The tragedy of this book is that, almost 60 years later, almost all of the foolishness and scams exposed in the book are still with us. How anyone believed this stuff in the first place is a mystery. How anyone can continue to believe idiocies like scientology, chiropractic, homeopathy, perpetual motion machines, flying saucers, and the nonsense about Atlantis and the pyramids in the 21st century almost defies belief.

Very sad news (22/5/2010)

I have just heard that Martin Gardner has died. Martin was one of the few people that I treated as a hero, and he was on my very short list of those I wanted meet some day. Now I will never have that chance, but I will still have the collection of excellent books that he wrote over the years, books which have guided my thinking and challenged me to think for myself and question what I see and hear.

Fads & FallaciesI had a sort of epiphany once in a coffee shop in Glebe Point Road in Sydney. I had gone out for lunch and spent some time in a book shop where I found a copy of Martin's book, Fads and Fallacies in the Name of Science, which I had wanted to read for some time. I stopped for a coffee on the way back to work, and I didn't get up from the table until I had finished the book. The tragedy of this book is that it was written almost sixty years ago, but it reads like it was written yesterday. It told me that there is a permanent need for people to educate the public about mad, bad and just plain weird thinking.

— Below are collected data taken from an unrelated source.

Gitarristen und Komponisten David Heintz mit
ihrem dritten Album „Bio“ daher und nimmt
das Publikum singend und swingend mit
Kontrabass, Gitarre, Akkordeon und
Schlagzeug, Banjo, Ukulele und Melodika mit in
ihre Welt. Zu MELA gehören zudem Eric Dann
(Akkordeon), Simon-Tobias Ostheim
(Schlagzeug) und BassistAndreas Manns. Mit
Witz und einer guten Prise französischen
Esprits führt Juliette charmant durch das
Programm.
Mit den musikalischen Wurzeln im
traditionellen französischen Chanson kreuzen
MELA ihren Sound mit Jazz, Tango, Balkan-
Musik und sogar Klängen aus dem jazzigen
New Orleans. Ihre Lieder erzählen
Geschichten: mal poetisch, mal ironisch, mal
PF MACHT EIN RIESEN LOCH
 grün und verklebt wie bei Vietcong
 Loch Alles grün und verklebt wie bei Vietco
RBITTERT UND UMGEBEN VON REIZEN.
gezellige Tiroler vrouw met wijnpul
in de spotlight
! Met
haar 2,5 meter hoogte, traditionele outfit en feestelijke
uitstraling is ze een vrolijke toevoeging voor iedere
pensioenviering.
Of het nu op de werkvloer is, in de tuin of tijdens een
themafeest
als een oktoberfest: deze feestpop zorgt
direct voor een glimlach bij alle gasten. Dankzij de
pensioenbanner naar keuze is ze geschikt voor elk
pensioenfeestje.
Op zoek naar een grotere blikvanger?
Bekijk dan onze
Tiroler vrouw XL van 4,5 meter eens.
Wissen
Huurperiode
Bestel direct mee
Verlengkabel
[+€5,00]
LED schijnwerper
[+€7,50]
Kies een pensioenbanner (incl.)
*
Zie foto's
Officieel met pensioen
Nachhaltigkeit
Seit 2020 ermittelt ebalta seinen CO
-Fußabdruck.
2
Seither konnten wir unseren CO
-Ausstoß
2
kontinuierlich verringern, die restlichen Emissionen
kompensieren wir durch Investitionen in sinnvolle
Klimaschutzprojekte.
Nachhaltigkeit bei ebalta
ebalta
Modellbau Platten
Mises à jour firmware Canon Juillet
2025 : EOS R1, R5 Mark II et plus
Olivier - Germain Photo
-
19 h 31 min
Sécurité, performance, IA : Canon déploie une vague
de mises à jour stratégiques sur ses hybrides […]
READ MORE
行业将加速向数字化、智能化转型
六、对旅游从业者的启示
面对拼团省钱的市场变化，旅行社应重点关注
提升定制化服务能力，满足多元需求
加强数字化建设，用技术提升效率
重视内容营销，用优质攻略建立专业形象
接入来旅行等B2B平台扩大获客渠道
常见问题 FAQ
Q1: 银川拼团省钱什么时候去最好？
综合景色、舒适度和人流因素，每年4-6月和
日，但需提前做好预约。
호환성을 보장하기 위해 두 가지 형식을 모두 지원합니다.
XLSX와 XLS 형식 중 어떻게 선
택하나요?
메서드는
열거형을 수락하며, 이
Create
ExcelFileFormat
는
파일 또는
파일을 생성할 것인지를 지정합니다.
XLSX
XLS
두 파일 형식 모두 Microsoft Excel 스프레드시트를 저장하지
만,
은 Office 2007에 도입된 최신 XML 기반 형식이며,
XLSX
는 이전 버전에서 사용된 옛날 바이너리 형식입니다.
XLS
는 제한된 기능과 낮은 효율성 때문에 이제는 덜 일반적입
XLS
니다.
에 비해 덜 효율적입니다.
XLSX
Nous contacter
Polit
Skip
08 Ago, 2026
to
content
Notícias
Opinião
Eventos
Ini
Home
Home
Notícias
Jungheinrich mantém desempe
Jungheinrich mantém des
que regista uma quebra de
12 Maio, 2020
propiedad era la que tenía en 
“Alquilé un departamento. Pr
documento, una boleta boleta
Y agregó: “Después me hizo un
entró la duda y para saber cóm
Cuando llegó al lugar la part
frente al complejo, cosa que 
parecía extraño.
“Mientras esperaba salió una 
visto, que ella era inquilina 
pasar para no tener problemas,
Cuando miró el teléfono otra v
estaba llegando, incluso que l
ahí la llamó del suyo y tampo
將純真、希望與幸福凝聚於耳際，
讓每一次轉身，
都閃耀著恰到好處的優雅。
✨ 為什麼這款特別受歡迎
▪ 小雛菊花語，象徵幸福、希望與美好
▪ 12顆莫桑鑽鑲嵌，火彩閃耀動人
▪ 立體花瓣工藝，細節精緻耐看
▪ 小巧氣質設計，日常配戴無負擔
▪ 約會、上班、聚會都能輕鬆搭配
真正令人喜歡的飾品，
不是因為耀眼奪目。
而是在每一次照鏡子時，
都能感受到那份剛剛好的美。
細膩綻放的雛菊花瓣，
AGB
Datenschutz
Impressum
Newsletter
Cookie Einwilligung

Martin liked to call himself a "philosophical theist", a claim which put him at odds with many of his atheist fans. What he meant was that he chose to believe in the existence of a god with no other justification than it made him feel more comfortable about things like where we go when we die. He now has the answer to that question, and if he was right I can imagine that he is wishing he could write just one more column for a skeptical magazine saying "See, I was right – you should always keep an open mind".

The skeptical and rationalist movement has few heroes, and now we have one fewer, but Martin will live on in the minds and on the bookshelves of the countless people he has influenced over the last six decades.